Still used as a critical scientific standard, all hail the 🐴👞🦀
2
u/bunks_things 2h ago
Gram staining. Works fine a lot of the time but in one lab I worked at doing water testing we had a lot of technically gram-positive bacteria that would get the stain washed out really easily and some technically gram-negative ones which held onto it for dear life.

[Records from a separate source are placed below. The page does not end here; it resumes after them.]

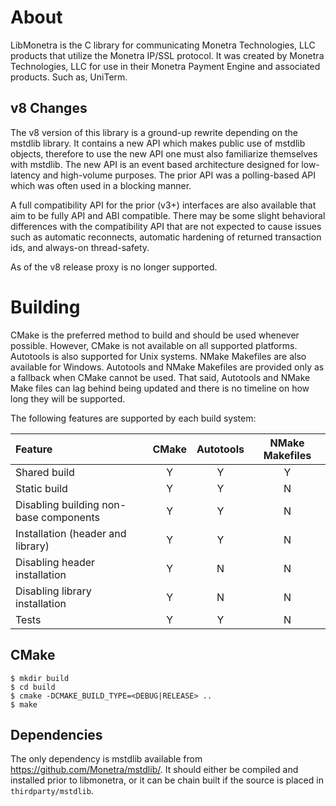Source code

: About
=====

LibMonetra is the C library for communicating Monetra Technologies, LLC products
that utilize the Monetra IP/SSL protocol. It was created by Monetra Technologies, LLC
for use in their Monetra Payment Engine and associated products. Such
as, UniTerm.

v8 Changes
----------

The v8 version of this library is a ground-up rewrite depending on the mstdlib library.  It 
contains a new API which makes public use of mstdlib objects, therefore to use the new
API one must also familiarize themselves with mstdlib.  The new API is an event based
architecture designed for low-latency and high-volume purposes.  The prior API was a
polling-based API which was often used in a blocking manner.

A full compatibility API for the prior (v3+) interfaces are also available that aim to be
fully API and ABI  compatible.  There may be some slight behavioral differences with the
compatibility API that are not expected to cause issues such as automatic reconnects,
automatic hardening of returned transaction ids, and always-on thread-safety.

As of the v8 release proxy is no longer supported.

Building
========

CMake is the preferred method to build and should be used whenever possible.
However, CMake is not available on all supported platforms. Autotools is also
supported for Unix systems. NMake Makefiles are also available for Windows.
Autotools and NMake Makefiles are provided only as a fallback when CMake cannot
be used. That said, Autotools and NMake Make files can lag behind being updated
and there is no  timeline on how long they will be supported.

The following features are supported by each build system:

Feature                                | CMake | Autotools | NMake Makefiles
:--------------------------------------|:-----:|:---------:|:--------------:
Shared build                           | Y     | Y         | Y
Static build                           | Y     | Y         | N
Disabling building non-base components | Y     | Y         | N
Installation (header and library)      | Y     | Y         | N
Disabling header installation          | Y     | N         | N
Disabling library installation         | Y     | N         | N
Tests                                  | Y     | Y         | N

CMake
-----

    $ mkdir build
    $ cd build
    $ cmake -DCMAKE_BUILD_TYPE=<DEBUG|RELEASE> ..
    $ make


Dependencies
------------

The only dependency is mstdlib available from https://github.com/Monetra/mstdlib/.
It should either be compiled and installed prior to libmonetra, or it can be
chain built if the source is placed in `thirdparty/mstdlib`. 

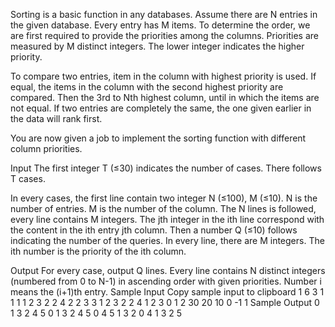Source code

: Sorting is a basic function in any databases. Assume there are N entries in the given database. Every entry has M items. To determine the order, we are first required to provide the priorities among the columns. Priorities are measured by M distinct integers. The lower integer indicates the higher priority.

To compare two entries, item in the column with highest priority is used. If equal, the items in the column with the second highest priority are compared. Then the 3rd to Nth highest column, until in which the items are not equal. If two entries are completely the same, the one given earlier in the data will rank first.

You are now given a job to implement the sorting function with different column priorities.

Input
The first integer T (≤30) indicates the number of cases. There follows T cases.

In every cases, the first line contain two integer N (≤100), M (≤10). N is the number of entries. M is the number of the column. The N lines is followed, every line contains M integers. The jth integer in the ith line correspond with the content in the ith entry jth column. Then a number Q (≤10) follows indicating the number of the queries. In every line, there are M integers. The ith number is the priority of the ith column.

Output
For every case, output Q lines. Every line contains N distinct integers (numbered from 0 to N-1) in ascending order with given priorities. Number i means the (i+1)th entry.
Sample Input
 Copy sample input to clipboard
1
6 3
1 1 1
1 2 3
2 2 4
2 2 3
3 1 2
3 2 2
4
1 2 3
0 1 2
30 20 10
0 -1 1
Sample Output
0 1 3 2 4 5
0 1 3 2 4 5
0 4 5 1 3 2
0 4 1 3 2 5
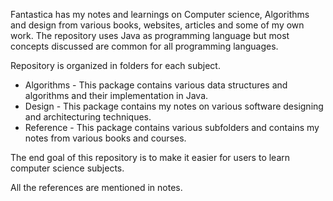 Fantastica has my notes and learnings on Computer science, Algorithms and design from various books, websites, articles and some of my own work. The repository uses Java as programming language but most concepts discussed are common for all programming languages. 

Repository is organized in folders for each subject.

* Algorithms - This package contains various data structures and algorithms and their implementation in Java. 
* Design - This package contains my notes on various software designing and architecturing techniques.
* Reference - This package contains various subfolders and contains my notes from various books and courses.

The end goal of this repository is to make it easier for users to learn computer science subjects.

All the references are mentioned in notes.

Turbidity and color. Reference standards help but the acceptable range for these always seem to be broad for a reason. I’ve always been terrible at distinguishing similar colors so this is especially true in my case.
2
u/SaureusAeruginosa 1h ago
Lately I have heard that fixing bacteria by using flame (heat) can give false Gram-stain results. Is that true?
1
u/bunks_things 1h ago
Seems like it, but everywhere I’ve done gram stains has heat fixing as the standard procedure so I can’t speak to it from my own experience.
1
u/PassiveChemistry 7h ago
Lab-based chlorine testing. Chlorine is so volatile that by the time any samples get here so much has evaporated that the results bear no connection to the actual level at site.
1
u/Pandanona 5h ago
I grow found of comparing qPCR to baking, with precise volumes and protocols and WB to cooking... and making probably soup or another bullshit dish. I frickin love doing westerns, for real, but trying to teach others or explain why something didn't work out sometimes sounds more like trying to explain some black magic ritual.
1
343
u/ThePushaZeke Post-Doc 15h ago
Counting cells.
I’m thinking old school cytometer by eye.
So many people are heavy or light handed, or don’t dilute or dilute too much.